Let us look at the problem described by the hon. Member for Blaenau Gwent (Nick Smith). I disagree with much of what he said. We have a bold public health strategy for the first time, and it has been widely welcomed. He should not believe everything he reads in the newspaper—it could lead him into all sorts of misapprehensions. The Government alone cannot improve public health; we need to use all the tools in the box.
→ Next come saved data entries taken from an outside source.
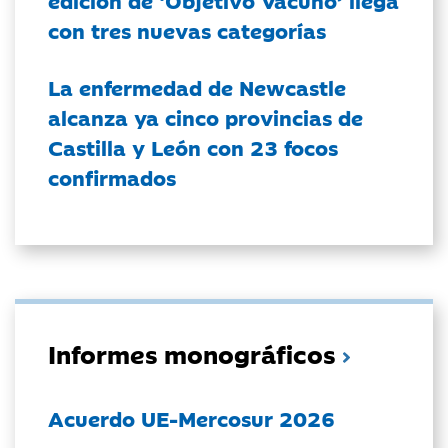
edición de ‘Objetivo Vacuno’ llega
con tres nuevas categorías
La enfermedad de Newcastle
alcanza ya cinco provincias de
Castilla y León con 23 focos
confirmados
Informes monográficos
Acuerdo UE-Mercosur 2026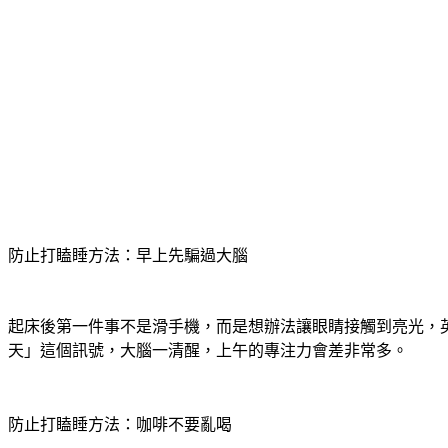
防止打瞌睡方法：早上先騙過大腦
起床後第一件事不是滑手機，而是想辦法讓眼睛接觸到亮光，
天」這個訊號，大腦一清醒，上午的專注力會差非常多。
防止打瞌睡方法：咖啡不要亂喝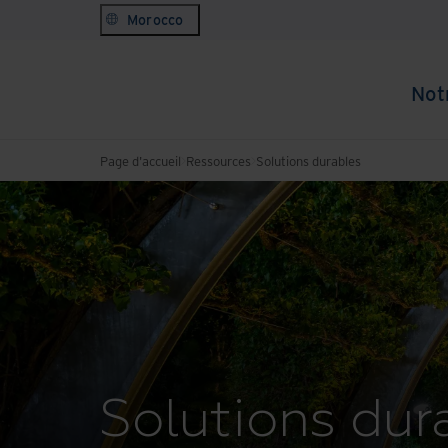
Morocco
Not
Page d'accueil
Ressources
Solutions durables
Solutions dur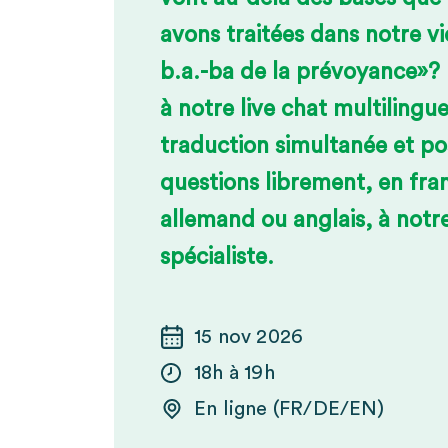
avons traitées dans notre v
b.a.-ba de la prévoyance»? 
à notre live chat multilingu
traduction simultanée et po
questions librement, en fran
allemand ou anglais, à notr
spécialiste.
15 nov 2026
18h à 19h
En ligne (FR/DE/EN)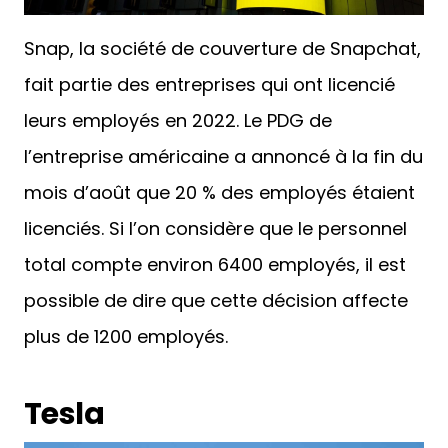
Snap, la société de couverture de Snapchat,
fait partie des entreprises qui ont licencié
leurs employés en 2022. Le PDG de
l’entreprise américaine a annoncé à la fin du
mois d’août que 20 % des employés étaient
licenciés. Si l’on considère que le personnel
total compte environ 6400 employés, il est
possible de dire que cette décision affecte
plus de 1200 employés.
Tesla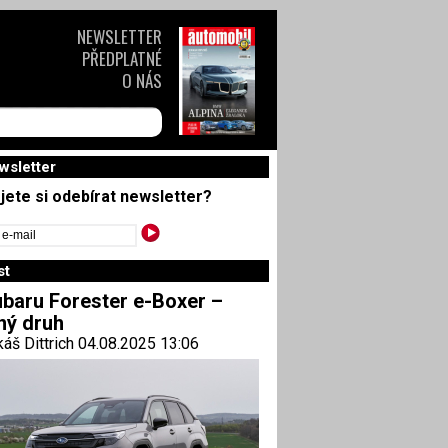
NEWSLETTER
PŘEDPLATNÉ
O NÁS
wsletter
jete si odebírat newsletter?
st
baru Forester e-Boxer –
ný druh
áš Dittrich 04.08.2025 13:06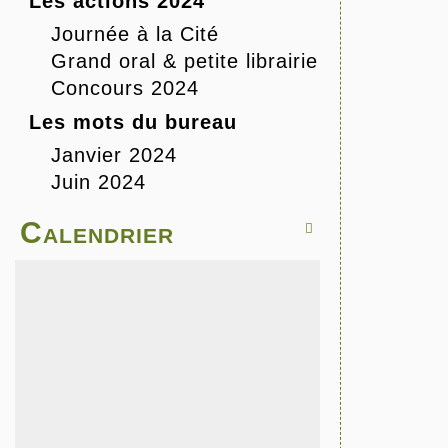
Les actions 2024
Journée à la Cité
Grand oral & petite librairie
Concours 2024
Les mots du bureau
Janvier 2024
Juin 2024
Calendrier
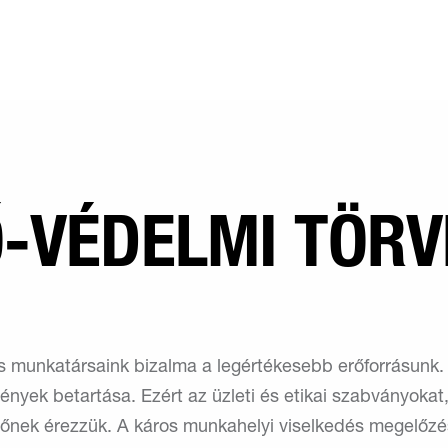
-VÉDELMI TÖR
s munkatársaink bizalma a legértékesebb erőforrásunk. 
vények betartása. Ezért az üzleti és etikai szabványokat
ezőnek érezzük. A káros munkahelyi viselkedés megelő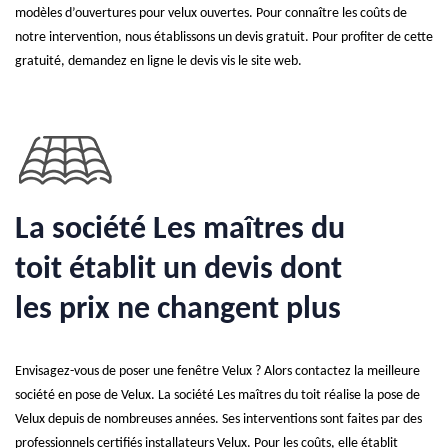
modèles d’ouvertures pour velux ouvertes. Pour connaître les coûts de
notre intervention, nous établissons un devis gratuit. Pour profiter de cette
gratuité, demandez en ligne le devis vis le site web.
La société Les maîtres du
toit établit un devis dont
les prix ne changent plus
Envisagez-vous de poser une fenêtre Velux ? Alors contactez la meilleure
société en pose de Velux. La société Les maîtres du toit réalise la pose de
Velux depuis de nombreuses années. Ses interventions sont faites par des
professionnels certifiés installateurs Velux. Pour les coûts, elle établit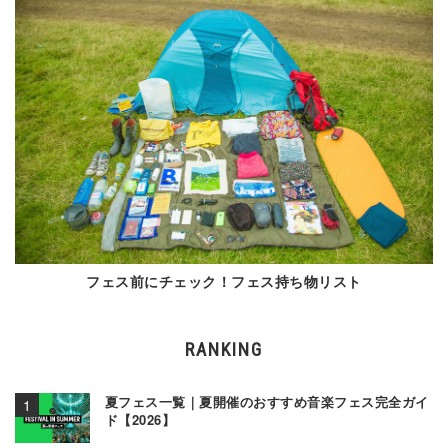
フェス前にチェック！フェス持ち物リスト
RANKING
夏フェス一覧｜夏開催のおすすめ音楽フェス完全ガイ
ド【2026】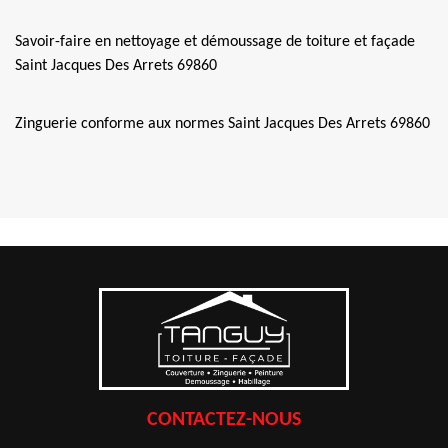
Savoir-faire en nettoyage et démoussage de toiture et façade
Saint Jacques Des Arrets 69860
Zinguerie conforme aux normes Saint Jacques Des Arrets 69860
CONTACTEZ-NOUS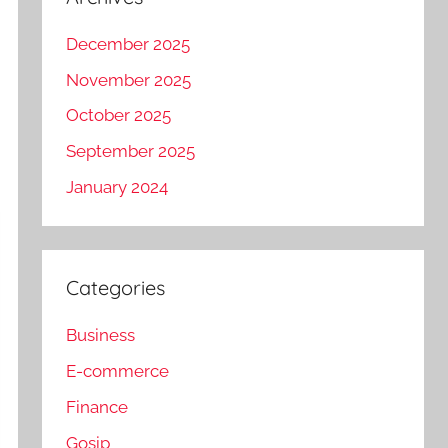
December 2025
November 2025
October 2025
September 2025
January 2024
Categories
Business
E-commerce
Finance
Gosip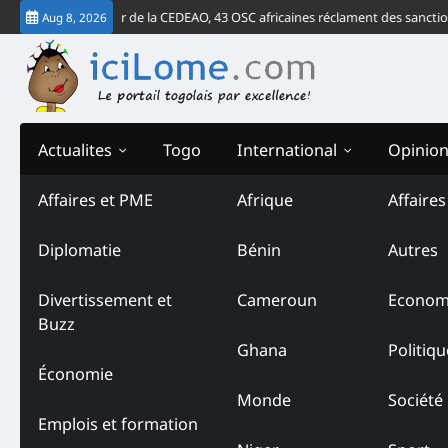
Skip
rdict de la Cour de la CEDEAO, 43 OSC africaines réclament des sanctions co
Aug 8, 2026
to
content
Actualites
Togo
International
Opinio
Affaires et PME
Afrique
Affaire
Diplomatie
Bénin
Autres
Divertissement et
Cameroun
Econom
Buzz
Ghana
Politiqu
Économie
Monde
Société
Emplois et formation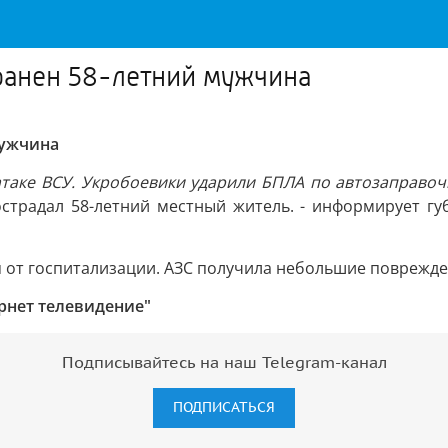
ранен 58-летний мужчина
мужчина
атаке ВСУ. Укробоевики ударили БПЛА по автозаправоч
пострадал 58-летний местный житель. - информирует гу
 от госпитализации. АЗС получила небольшие поврежде
ернет телевидение"
Подписывайтесь на наш Telegram-канал
ПОДПИСАТЬСЯ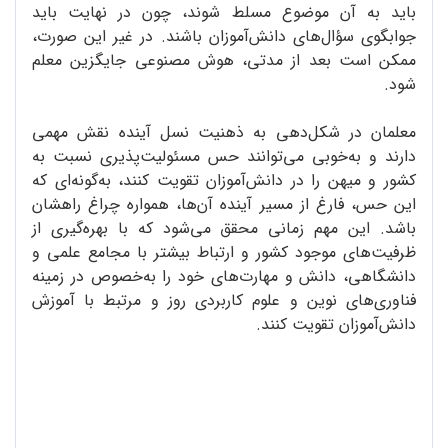
باید به آن موضوع مسلط شوند، چون در نهایت باید
جوابگوی سؤال‌های دانش‌آموزان باشند. در غیر این صورت،
ممکن است بعد از مدتی، هوش مصنوعی جایگزین معلم
شود.
معلمان در شکل‌دهی به ذهنیت نسل آینده نقش مهمی
دارند و به‌خوبی می‌توانند حس مسئولیت‌پذیری نسبت به
کشور و میهن را در دانش‌آموزان تقویت کنند، به‌گونه‌ای که
این حس، فارغ از مسیر آینده‌ آن‌ها، همواره چراغ راهشان
باشد. این مهم زمانی محقق می‌شود که با بهره‌گیری از
ظرفیت‌های موجود کشور و ارتباط بیشتر با مجامع علمی و
دانشگاهی، دانش و مهارت‌های خود را به‌خصوص در زمینه‌
فناوری‌های نوین و علوم کاربردی روز و مرتبط با آموزش
دانش‌آموزان تقویت کنند.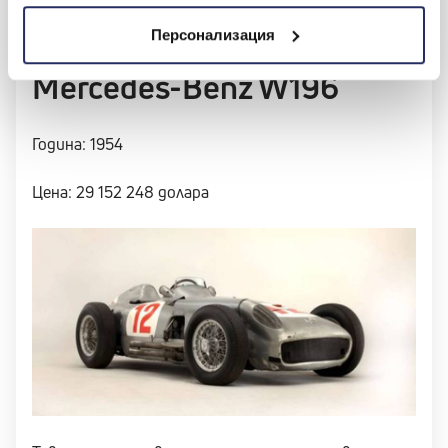
на тази кола, която е реновирана няколко пъти,
преди да бъде продадена през 2015 г.
Персонализация
Mercedes-Benz W196
Година: 1954
Цена: 29 152 248 долара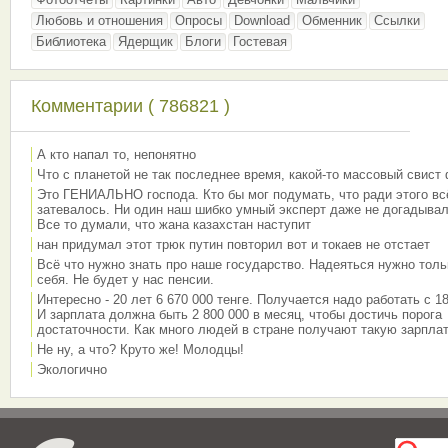
Любовь и отношения
Опросы
Download
Обменник
Ссылки
Библиотека
Ядерщик
Блоги
Гостевая
Комментарии ( 786821 )
А кто напал то, непонятно
Что с планетой не так последнее время, какой-то массовый свист
Это ГЕНИАЛЬНО господа. Кто бы мог подумать, что ради этого вс
затевалось. Ни один наш шибко умный эксперт даже не догадывал
Все то думали, что жана казахстан наступит
нан придумал этот трюк путин повторил вот и токаев не отстает
Всё что нужно знать про наше государство. Надеяться нужно толь
себя. Не будет у нас пенсии.
Интересно - 20 лет 6 670 000 тенге. Получается надо работать с 18
И зарплата должна быть 2 800 000 в месяц, чтобы достичь порога
достаточности. Как много людей в стране получают такую зарплат
Не ну, а что? Круто же! Молодцы!
Экологично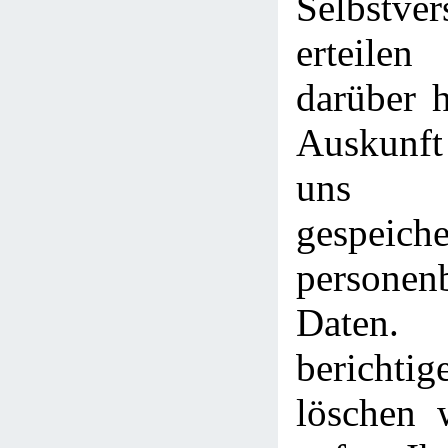
Selbstver
erteile
darüber h
Auskunft
uns 
gespeiche
personen
Date
berich
löschen 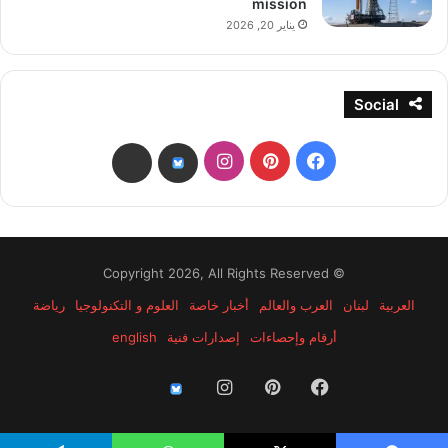
mission
يناير 20, 2026
Social
فيسبوك
بينتيريست
انستقرام
threads
bsky
© Copyright 2026, All Rights Reserved
العربية
لبنان
العرب والعالم
أخبار خاصة
العلوم و التكنولوجيا
رياضة
أرقام وإحصاءات
إصدارات فنية
english
فيسبوك
بينتيريست
انستقرام
threads
bsky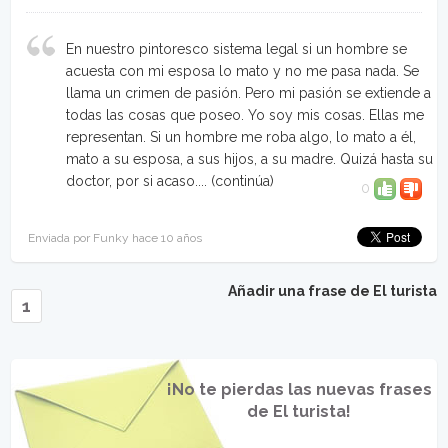
En nuestro pintoresco sistema legal si un hombre se
acuesta con mi esposa lo mato y no me pasa nada. Se
llama un crimen de pasión. Pero mi pasión se extiende a
todas las cosas que poseo. Yo soy mis cosas. Ellas me
representan. Si un hombre me roba algo, lo mato a él,
mato a su esposa, a sus hijos, a su madre. Quizá hasta su
doctor, por si acaso....
(continúa)
0
Enviada por Funky hace 10 años
Añadir una frase de El turista
1
¡No te pierdas las nuevas frases
de El turista!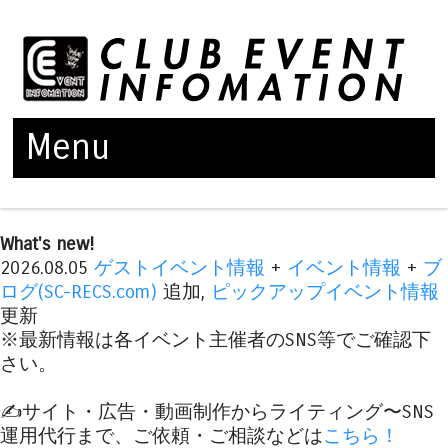
Menu
Skip to content
What's new!
2026.08.05
ゲストイベント情報
+
イベント情報
+
ブ
ログ(SC-RECS.com)
追加,
ピックアップイベント情報
更新
※最新情報は各イベント主催者のSNS等でご確認下
さい。
✍️サイト・広告・動画制作からライティング〜SNS
運用代行まで、ご依頼・ご相談などは
こちら！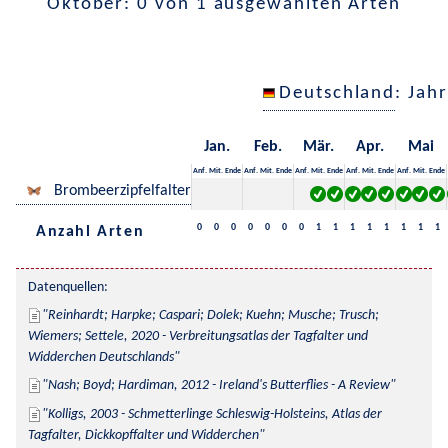
Oktober: 0 von 1 ausgewählten Arten
Deutschland
: Jah
Jan.
Feb.
Mär.
Apr.
Mai
Anf.
Mit.
Ende
Anf.
Mit.
Ende
Anf.
Mit.
Ende
Anf.
Mit.
Ende
Anf.
Mit.
Ende
Brombeerzipfelfalter
0
0
0
0
0
0
0
1
1
1
1
1
1
1
1
Anzahl Arten
Datenquellen:
Reinhardt; Harpke; Caspari; Dolek; Kuehn; Musche; Trusch; 
Wiemers; Settele, 2020 - Verbreitungsatlas der Tagfalter und 
Widderchen Deutschlands
Nash; Boyd; Hardiman, 2012 - Ireland's Butterflies - A Review
Kolligs, 2003 - Schmetterlinge Schleswig-Holsteins, Atlas der 
Tagfalter, Dickkopffalter und Widderchen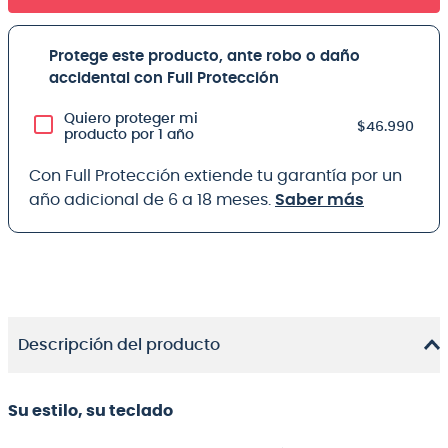
Protege este producto, ante robo o daño
accidental con Full Protección
Quiero proteger mi
$46.990
producto por 1 año
Con Full Protección extiende tu garantía por un
año adicional de 6 a 18 meses.
Saber más
Descripción del producto
Su estilo, su teclado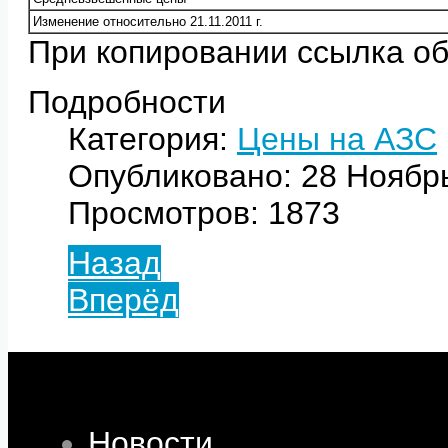
Изменение относительно 21.11.2011 г.
При копировании ссылка об
Подробности
Категория:
Цены на АЗС
Опубликовано: 28 Ноябр
Просмотров: 1873
Назад
Вперёд
Новости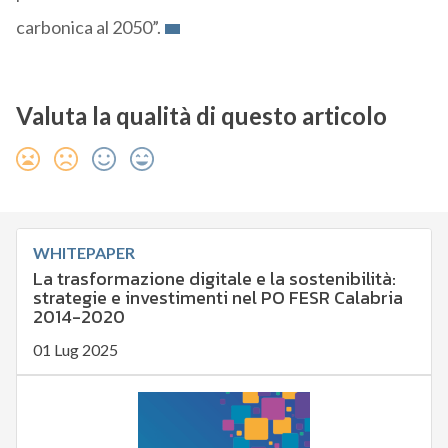
carbonica al 2050”.
Valuta la qualità di questo articolo
WHITEPAPER
La trasformazione digitale e la sostenibilità:
strategie e investimenti nel PO FESR Calabria
2014-2020
01 Lug 2025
The hon. Gentleman should note that health inequalities grew, rather than decreased, under the previous Government. There are massive opportunities to improve public physical, mental, emotional and spiritual health and well-being in England. As he rightly pointed out, we have some of the highest obesity rates of any country in the world. People living in the poorest areas die on average seven years earlier than people living in richer areas, and they have higher rates of mental illness, disability, harm from alcohol, drugs and smoking, and childhood emotional and behavioural problems. Changing people’s lifestyles and removing health inequalities could make double the improvement to life expectancy that we could make through health care, so we must address public health.

The Government published our strategy in our White Paper “Healthy lives, healthy people”. We will establish Public Health England, a national public health service, return public health leadership to local government, and strengthen professional leadership nationally by giving a more defined role to the chief medical officer, and locally through strong and inspirational leadership roles for directors of public health.

Historically, all the big public health improvements came via local authorities, and I am convinced that returning public health responsibilities to local authorities will achieve what we need, which is social and economic change as well as health change.